Apesar da resistência de grandes potências, ONU aprova tratado para abolir armas nucleares



Depois de meses de negociação, e apesar do boicote de grandes potências mundiais, a ONU aprovou na última sexta-feira (7) um novo tratado para abolir as armas nucleares.

No total, 122 países endossaram o acordo, que agora precisa ser ratificado por pelo menos 50 para entrar efetivamente em vigor.

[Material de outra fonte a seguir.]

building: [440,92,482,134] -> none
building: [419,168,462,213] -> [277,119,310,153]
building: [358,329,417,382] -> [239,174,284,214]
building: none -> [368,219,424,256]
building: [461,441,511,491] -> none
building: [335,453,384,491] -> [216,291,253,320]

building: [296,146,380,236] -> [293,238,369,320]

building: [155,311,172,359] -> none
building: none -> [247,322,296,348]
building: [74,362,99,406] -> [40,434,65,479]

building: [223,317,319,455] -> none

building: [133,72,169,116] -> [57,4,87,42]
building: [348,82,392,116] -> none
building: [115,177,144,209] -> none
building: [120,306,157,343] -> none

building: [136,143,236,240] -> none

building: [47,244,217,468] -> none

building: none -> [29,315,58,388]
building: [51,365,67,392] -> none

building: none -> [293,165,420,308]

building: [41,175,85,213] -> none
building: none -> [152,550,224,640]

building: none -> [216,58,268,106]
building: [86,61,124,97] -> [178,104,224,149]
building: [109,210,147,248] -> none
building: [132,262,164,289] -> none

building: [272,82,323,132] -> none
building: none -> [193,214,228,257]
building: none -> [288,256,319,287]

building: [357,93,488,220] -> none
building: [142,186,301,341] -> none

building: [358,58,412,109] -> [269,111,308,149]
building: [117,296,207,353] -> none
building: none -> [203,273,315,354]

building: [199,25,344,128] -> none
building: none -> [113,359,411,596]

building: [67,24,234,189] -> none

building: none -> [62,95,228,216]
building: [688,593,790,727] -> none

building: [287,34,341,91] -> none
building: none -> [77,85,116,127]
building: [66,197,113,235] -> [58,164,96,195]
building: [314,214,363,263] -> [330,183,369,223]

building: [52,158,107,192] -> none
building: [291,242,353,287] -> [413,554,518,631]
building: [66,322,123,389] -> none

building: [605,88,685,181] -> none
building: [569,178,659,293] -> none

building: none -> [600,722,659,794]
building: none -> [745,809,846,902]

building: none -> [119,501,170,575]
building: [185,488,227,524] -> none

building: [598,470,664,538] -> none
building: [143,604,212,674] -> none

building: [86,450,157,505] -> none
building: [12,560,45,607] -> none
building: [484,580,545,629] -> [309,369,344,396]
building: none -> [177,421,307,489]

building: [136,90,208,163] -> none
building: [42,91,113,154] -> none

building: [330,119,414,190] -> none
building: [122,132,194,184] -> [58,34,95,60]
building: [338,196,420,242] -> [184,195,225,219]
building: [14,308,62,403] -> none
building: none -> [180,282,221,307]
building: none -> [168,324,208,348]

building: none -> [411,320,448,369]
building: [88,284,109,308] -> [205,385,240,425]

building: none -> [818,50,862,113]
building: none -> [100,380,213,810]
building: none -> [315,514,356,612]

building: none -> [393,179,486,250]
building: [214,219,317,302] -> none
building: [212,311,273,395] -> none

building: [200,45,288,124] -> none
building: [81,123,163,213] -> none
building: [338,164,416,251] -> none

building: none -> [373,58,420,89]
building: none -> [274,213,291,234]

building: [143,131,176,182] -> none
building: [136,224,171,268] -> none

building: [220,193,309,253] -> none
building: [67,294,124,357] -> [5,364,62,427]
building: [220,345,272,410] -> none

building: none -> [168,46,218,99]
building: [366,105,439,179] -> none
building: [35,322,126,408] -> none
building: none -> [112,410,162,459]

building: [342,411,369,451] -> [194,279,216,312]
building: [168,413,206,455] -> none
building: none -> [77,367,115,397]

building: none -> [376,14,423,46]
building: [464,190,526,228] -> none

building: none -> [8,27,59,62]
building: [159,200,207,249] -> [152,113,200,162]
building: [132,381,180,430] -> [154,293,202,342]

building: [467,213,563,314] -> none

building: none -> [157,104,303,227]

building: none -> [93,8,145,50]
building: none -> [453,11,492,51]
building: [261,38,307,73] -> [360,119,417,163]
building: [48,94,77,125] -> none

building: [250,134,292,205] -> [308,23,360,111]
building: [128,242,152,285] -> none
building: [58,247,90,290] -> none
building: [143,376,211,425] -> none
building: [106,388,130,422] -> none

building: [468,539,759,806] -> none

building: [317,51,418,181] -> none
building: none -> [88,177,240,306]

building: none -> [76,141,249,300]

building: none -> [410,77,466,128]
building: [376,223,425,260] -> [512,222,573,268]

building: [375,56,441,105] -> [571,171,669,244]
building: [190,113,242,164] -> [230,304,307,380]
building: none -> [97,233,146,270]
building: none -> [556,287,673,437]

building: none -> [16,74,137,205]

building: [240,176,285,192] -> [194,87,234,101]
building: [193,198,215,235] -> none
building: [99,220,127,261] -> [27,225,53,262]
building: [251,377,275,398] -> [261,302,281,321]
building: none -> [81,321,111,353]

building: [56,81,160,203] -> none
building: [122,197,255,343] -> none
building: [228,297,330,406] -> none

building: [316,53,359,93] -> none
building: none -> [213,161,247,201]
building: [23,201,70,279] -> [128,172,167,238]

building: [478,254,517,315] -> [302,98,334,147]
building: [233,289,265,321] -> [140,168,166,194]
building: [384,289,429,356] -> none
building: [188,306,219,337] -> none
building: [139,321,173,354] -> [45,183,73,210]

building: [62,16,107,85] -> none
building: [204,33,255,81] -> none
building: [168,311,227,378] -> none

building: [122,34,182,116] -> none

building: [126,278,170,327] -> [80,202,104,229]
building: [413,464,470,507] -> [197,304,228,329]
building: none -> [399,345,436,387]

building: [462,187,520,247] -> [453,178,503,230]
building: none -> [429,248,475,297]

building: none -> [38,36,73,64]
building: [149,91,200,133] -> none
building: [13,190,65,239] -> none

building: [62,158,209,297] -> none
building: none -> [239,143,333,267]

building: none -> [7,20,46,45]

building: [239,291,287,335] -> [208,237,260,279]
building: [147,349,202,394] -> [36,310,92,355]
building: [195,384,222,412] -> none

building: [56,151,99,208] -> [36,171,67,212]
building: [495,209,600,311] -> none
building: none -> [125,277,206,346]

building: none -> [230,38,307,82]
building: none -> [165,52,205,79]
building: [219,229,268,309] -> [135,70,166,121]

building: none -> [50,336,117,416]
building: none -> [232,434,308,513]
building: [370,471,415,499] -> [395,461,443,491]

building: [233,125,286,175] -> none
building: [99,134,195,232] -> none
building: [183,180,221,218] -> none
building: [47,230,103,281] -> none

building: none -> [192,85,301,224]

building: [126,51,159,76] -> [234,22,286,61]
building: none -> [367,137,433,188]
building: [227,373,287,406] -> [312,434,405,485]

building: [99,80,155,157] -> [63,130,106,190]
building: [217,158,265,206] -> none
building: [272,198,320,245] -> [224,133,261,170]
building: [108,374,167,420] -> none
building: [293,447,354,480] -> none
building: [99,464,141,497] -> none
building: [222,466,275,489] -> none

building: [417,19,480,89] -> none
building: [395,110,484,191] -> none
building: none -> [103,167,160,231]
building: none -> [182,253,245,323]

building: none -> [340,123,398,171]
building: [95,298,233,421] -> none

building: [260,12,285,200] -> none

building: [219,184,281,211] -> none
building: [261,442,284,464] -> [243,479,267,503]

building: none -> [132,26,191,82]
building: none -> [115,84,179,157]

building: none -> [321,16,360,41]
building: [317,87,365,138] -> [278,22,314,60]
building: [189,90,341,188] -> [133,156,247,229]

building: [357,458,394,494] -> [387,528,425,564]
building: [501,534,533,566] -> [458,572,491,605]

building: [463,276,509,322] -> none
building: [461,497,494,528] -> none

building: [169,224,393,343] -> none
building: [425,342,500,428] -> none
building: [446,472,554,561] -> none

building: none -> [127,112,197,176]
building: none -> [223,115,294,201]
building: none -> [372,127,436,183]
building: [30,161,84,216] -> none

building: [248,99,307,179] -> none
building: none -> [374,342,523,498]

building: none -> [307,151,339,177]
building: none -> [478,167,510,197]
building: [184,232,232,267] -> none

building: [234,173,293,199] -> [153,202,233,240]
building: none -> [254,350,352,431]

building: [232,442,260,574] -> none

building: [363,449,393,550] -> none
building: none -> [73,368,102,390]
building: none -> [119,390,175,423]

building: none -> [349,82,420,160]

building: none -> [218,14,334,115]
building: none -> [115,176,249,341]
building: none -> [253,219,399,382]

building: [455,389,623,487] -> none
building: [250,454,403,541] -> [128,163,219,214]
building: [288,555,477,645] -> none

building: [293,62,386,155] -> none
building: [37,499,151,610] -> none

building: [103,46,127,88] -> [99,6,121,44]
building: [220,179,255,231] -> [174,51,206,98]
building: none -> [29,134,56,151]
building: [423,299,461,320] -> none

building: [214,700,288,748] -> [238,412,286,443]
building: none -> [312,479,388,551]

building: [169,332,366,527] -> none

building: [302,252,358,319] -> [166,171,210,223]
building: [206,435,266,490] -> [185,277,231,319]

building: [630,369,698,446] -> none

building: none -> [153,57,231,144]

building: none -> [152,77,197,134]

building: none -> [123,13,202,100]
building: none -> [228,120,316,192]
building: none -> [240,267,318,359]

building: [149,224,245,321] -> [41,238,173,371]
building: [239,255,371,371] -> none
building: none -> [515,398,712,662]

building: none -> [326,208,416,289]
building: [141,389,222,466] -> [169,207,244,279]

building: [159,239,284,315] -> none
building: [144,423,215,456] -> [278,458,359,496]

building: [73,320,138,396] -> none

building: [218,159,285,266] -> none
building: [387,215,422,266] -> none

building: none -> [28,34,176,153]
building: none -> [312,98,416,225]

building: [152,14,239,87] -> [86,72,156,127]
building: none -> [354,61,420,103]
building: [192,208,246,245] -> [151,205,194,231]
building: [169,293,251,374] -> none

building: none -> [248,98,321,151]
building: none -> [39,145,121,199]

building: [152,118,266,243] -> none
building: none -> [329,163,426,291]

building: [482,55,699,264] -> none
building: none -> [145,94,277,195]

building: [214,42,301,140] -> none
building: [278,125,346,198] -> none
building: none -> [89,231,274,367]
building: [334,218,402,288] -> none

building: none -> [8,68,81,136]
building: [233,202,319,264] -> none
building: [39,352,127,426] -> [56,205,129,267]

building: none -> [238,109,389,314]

Entre outras coisas, o texto proíbe os Estados partes de desenvolver, testar, produzir, fabricar, adquirir ou estocar armas nucleares e prevê mecanismos para a incorporação de nações dispostas a destruir seus arsenais. Os tratados internacionais são juridicamente vinculantes, o que significa que seu cumprimento é obrigatório aos Estados partes.

A decisão foi internacionalmente celebrada em um momento em que o planeta parece estar perigosamente próximo a um conflito nuclear, com países como a Coréia do Norte investindo pesadamente na fabricação de novas armas. Hoje, de acordo com os dados mais atualizados da Federação de Cientistas Americanos, nove países possuem juntos 14,9 mil ogivas.

Outra indicador alarmante foi a revisão, em janeiro de 2017, do “Relógio do Apocalipse”, criado pelo Boletim de Cientistas Atômicos em 1947 para expor a iminência de uma explosão. Nesse relógio, cujos ponteiros se movem de acordo com os riscos de uma detonação, aproximando-se da meia-noite, faltam apenas 2,5 minutos para uma catástrofe. Desde 1953, nunca estivemos tão perto dessa marca.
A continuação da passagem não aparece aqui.